Debatte Autoritärer Nationalismus: Führertypen in der Trutzburg

Orbán, Erdoğan & Co: Der globale Erfolg des autoritären Nationalismus ist vor allem eine Reaktion auf einen aggressiven Kapitalismus.

Illustration einer Gestalt, die Geld magnetisch anzieht

Die Ansage der autoritären Nationalisten ist nicht, die kapitalistische Globalisierung zu stoppen. Sie wollen die Globalisierungsgewinne nur nicht mehr teilen Illustration: Eléonore Roedel

Seit geraumer Zeit raufen sich Gelehrte die Haare, um eine Erklärung für den vermeintlich weltweiten Siegeszug autoritärer Herrschaften zu finden. Sie beschränken sich dabei häufig auf den Rechtspopulismus als Erklärung. Damit können sie die Vielfalt und die Zeitgleichheit rigoros bevormundender Systeme jedoch kaum begreiflich machen. Putins Russland, Xis China, Trumps USA, Orbáns Ungarn, Modris Indien und Erdoğans Türkei – um nur einige zu nennen – sind mit dem Deutungsmuster „globalisierter Rechtspopulismus“ jedenfalls nicht hinreichend zu verstehen.

Eine umfassendere Interpretation beschäftigt sich mit dem Zusammenhang zwischen radikalökonomischer Globalisierung und autoritärem Nationalismus. Demnach schafft die spezifische Form, in der sich in den einzelnen Staaten die Globalisierung vollzogen hat, einen idealen Nährboden für den Erfolg „charismatischer“ Führertypen. Diese inszenieren eine Wehrhaftigkeit gegenüber „anstürmenden Gefahren“ und stimmen mit ihren Anhängern darin überein, dass nur ein starker Mann die Trutzburg schützen kann.

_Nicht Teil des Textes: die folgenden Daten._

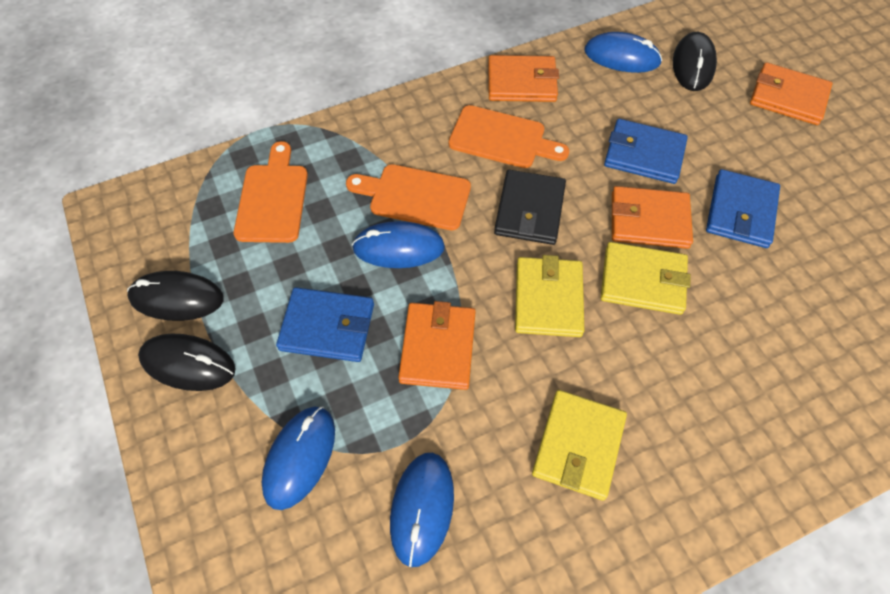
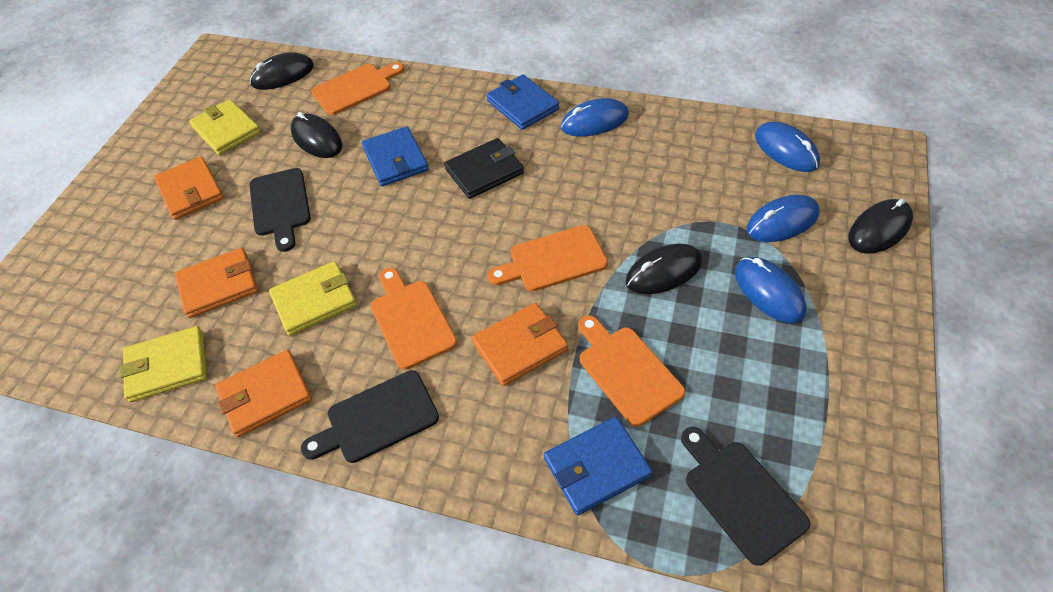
black cutting board: none = 0 -> [249,168,311,252] [301,370,439,463] [681,427,810,566] = 3
black mouse: [127,271,224,321] [138,334,236,391] [673,32,717,91] = 3 -> [250,53,314,90] [291,112,342,158] [625,243,702,294] [848,199,913,254] = 4
orange cutting board: [234,141,308,243] [346,164,471,230] [449,105,569,168] = 3 -> [311,62,405,115] [370,268,457,370] [488,225,608,291] [578,315,685,427] = 4

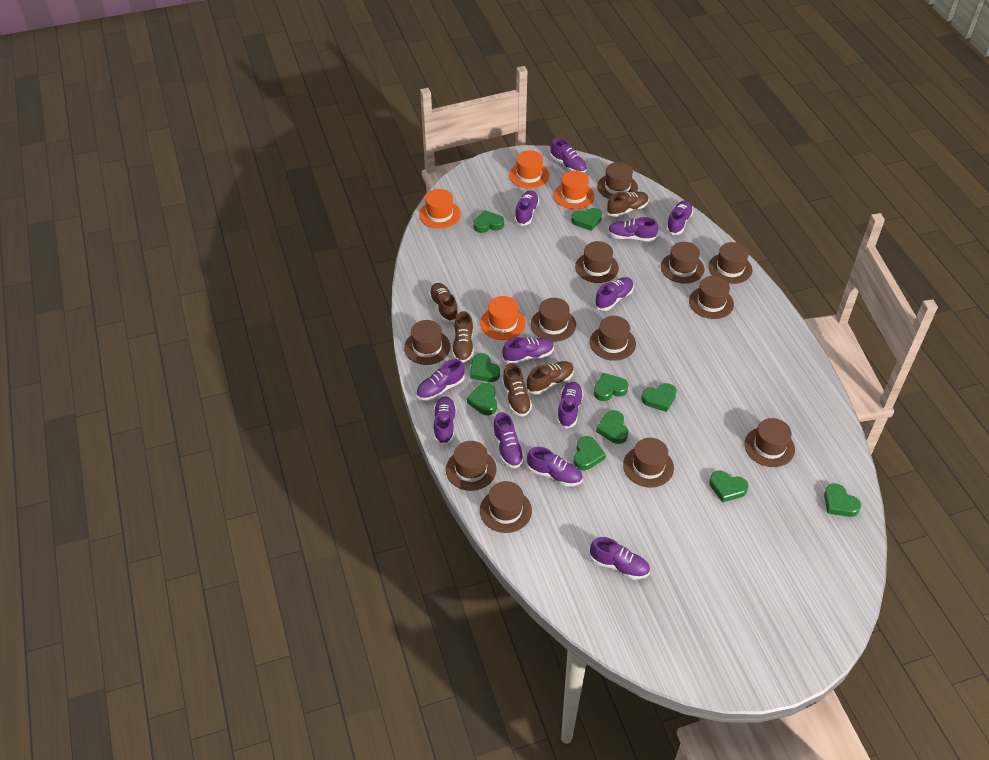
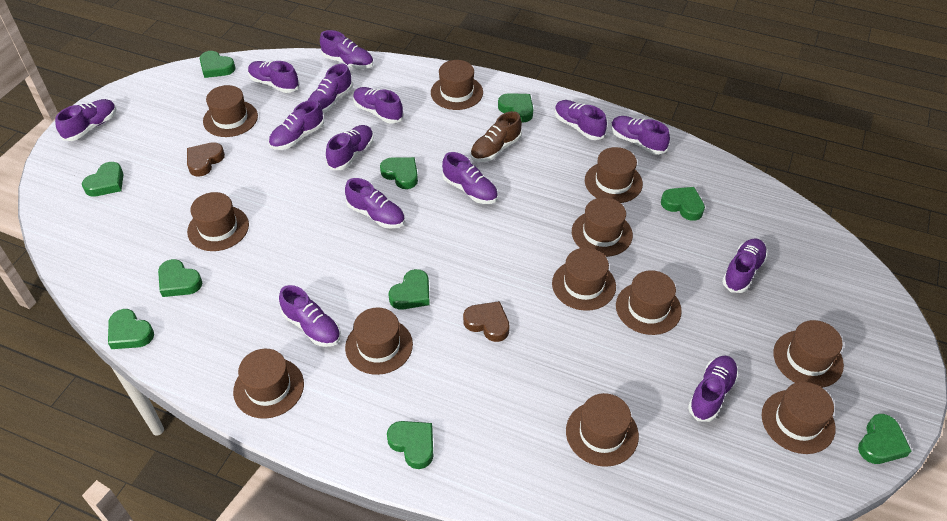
brown heart: none = 0 -> [187,142,225,177] [463,301,510,342] = 2
brown shoe: [429,283,459,322] [452,311,474,363] [502,363,532,417] [526,361,574,394] [607,192,649,217] = 5 -> [470,111,522,162] = 1
orange hat: [419,189,461,229] [480,296,526,340] [509,150,549,189] [554,171,595,209] = 4 -> none = 0
purple shoe: [416,359,465,401] [434,396,456,445] [492,412,525,468] [502,337,554,364] [515,190,539,226] [527,447,583,486] [550,138,587,173] [557,382,584,429] [590,537,650,579] [595,277,634,311] [608,217,658,241] [666,200,693,235] = 12 -> [55,99,116,141] [248,61,299,93] [269,100,324,150] [279,285,341,347] [308,64,353,113] [320,30,374,69] [326,125,374,170] [345,178,405,228] [353,87,404,124] [442,152,498,204] [555,100,607,140] [611,116,670,155] [688,356,739,422] [722,238,768,293] = 14

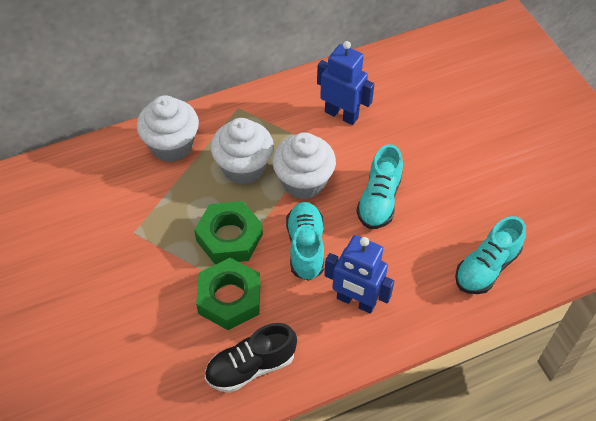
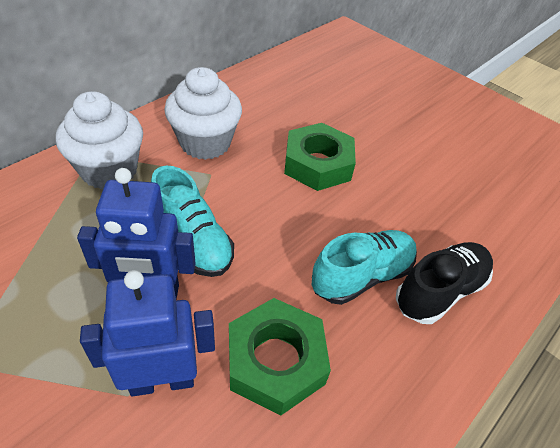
turquoise shoe: [286,202,324,281] [356,144,403,229] [455,216,526,294] = 3 -> [151,166,234,277] [312,230,417,305] = 2
white cupcake: [137,95,199,162] [211,118,274,185] [272,132,336,200] = 3 -> [56,91,143,189] [164,67,242,160] = 2

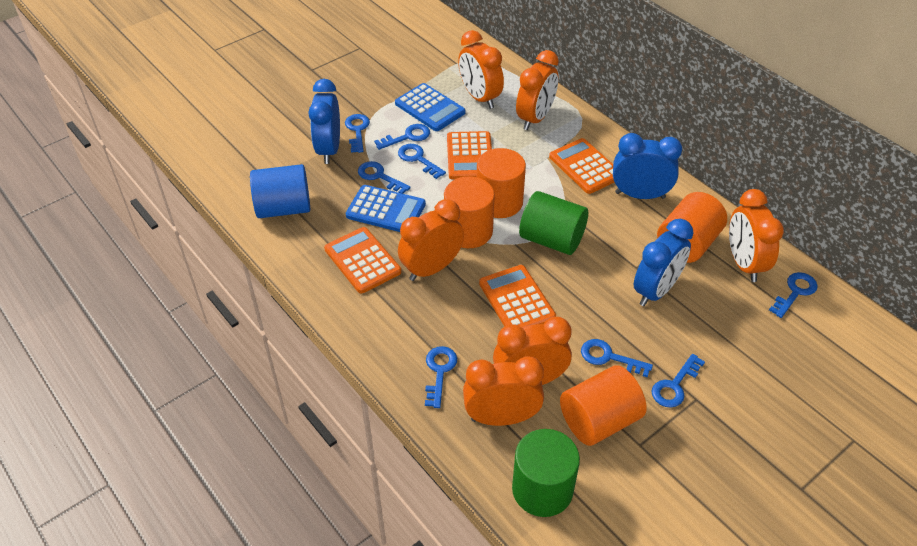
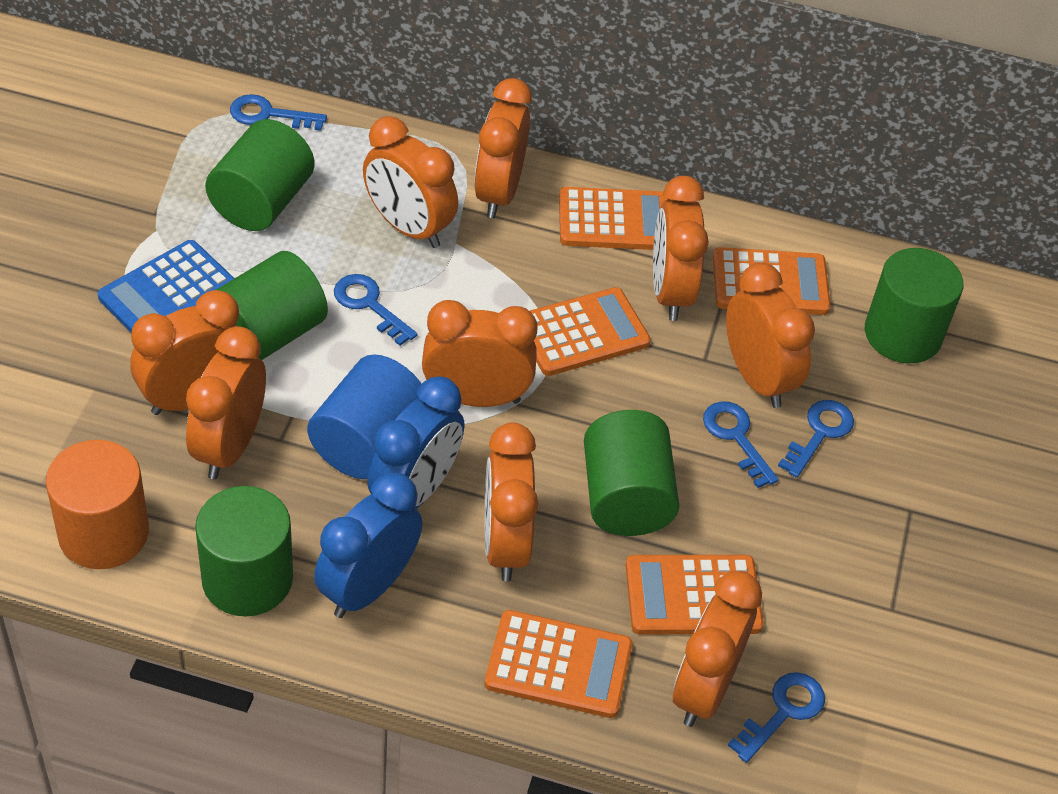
blue calculator: [346,185,426,232] [395,83,465,131] = 2 -> [98,240,234,333] = 1
blue clock: [308,79,340,164] [613,133,682,199] [634,219,693,306] = 3 -> [314,472,422,618] [367,377,464,509] = 2
blue key: [345,114,370,153] [358,161,411,194] [374,124,430,150] [398,144,446,179] [425,346,457,408] [581,339,653,377] [652,354,705,408] [769,272,818,318] = 8 -> [230,94,327,131] [334,274,418,346] [703,401,779,488] [728,672,825,763] [778,400,854,478] = 5
green cylinder: [512,429,580,517] [519,191,588,255] = 2 -> [195,486,293,617] [205,119,315,231] [216,251,328,360] [584,410,679,536] [865,248,963,363] = 5
orange calculator: [324,227,401,293] [447,131,492,180] [479,265,556,327] [549,138,614,194] = 4 -> [484,610,632,718] [530,287,651,376] [559,187,668,250] [626,555,764,635] [713,247,831,315] = 5
orange clock: [398,199,464,281] [458,30,504,109] [463,356,544,426] [493,317,572,385] [516,50,559,130] [729,189,784,282] = 6 -> [131,290,239,415] [186,326,266,479] [363,116,458,248] [422,300,538,407] [474,78,532,218] [484,422,538,581] [653,176,709,321] [673,571,762,727] [726,262,815,408] = 9
orange cylinder: [444,176,495,248] [476,148,526,218] [560,365,647,446] [657,192,727,263] = 4 -> [46,440,149,569] = 1

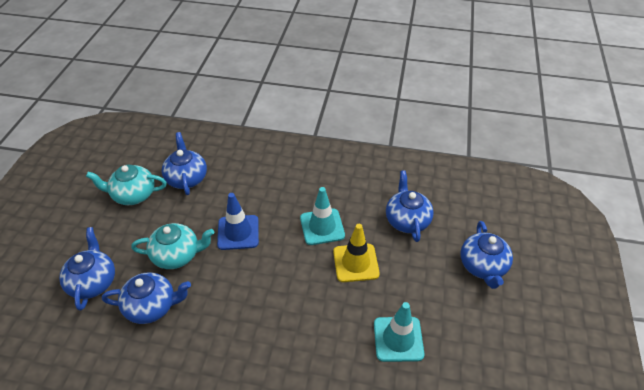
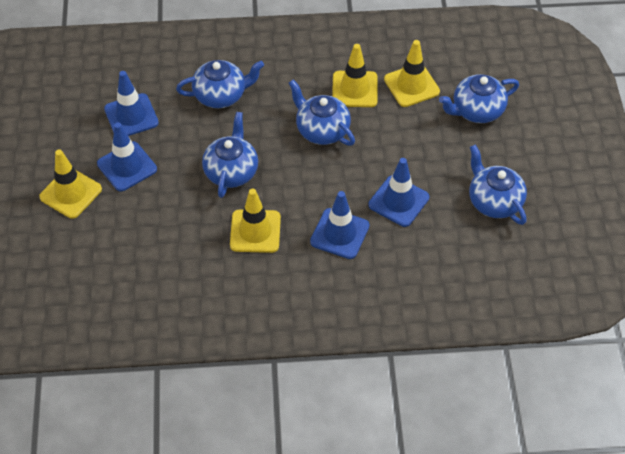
blue traffic cone: [217,193,259,250] = 1 -> [97,122,157,191] [104,71,159,136] [310,191,370,259] [368,158,429,227] = 4
turquoise teapot: [86,165,167,205] [131,223,214,269] = 2 -> none = 0
turquoise traffic cone: [300,187,345,245] [374,302,424,362] = 2 -> none = 0
yellow traffic cone: [333,224,380,282] = 1 -> [39,149,102,219] [230,189,281,253] [332,44,378,107] [384,40,440,107] = 4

Um eine solche Entwicklung besser verstehen zu können, muss man die (nach wie vor dominante) Idee der nationalen Souveränität näher betrachten: Der Nationalstaat lebt von der Vorstellung, politische Angelegenheiten – auch im wirtschaftlichen Bereich – selbstbe­stimmt zu gestalten. Seit Langem wird diese Idee jedoch ausgehöhlt. Klimawandel und Migration sind keine rein ­nationalstaatlich lösbaren Angelegenheiten, und technische Globalisierung schert sich nicht um nationale Souveränität. Smartphones plus Social Media haben noch alle nationalen Grenzen überschritten, und die autonom fahrenden Autos werden folgen. Genauso wird die Digitalisierung zügig alle Volkswirtschaften durchdringen, ganz egal, ob in Chile oder in Südafrika, in Portugal oder in Vietnam.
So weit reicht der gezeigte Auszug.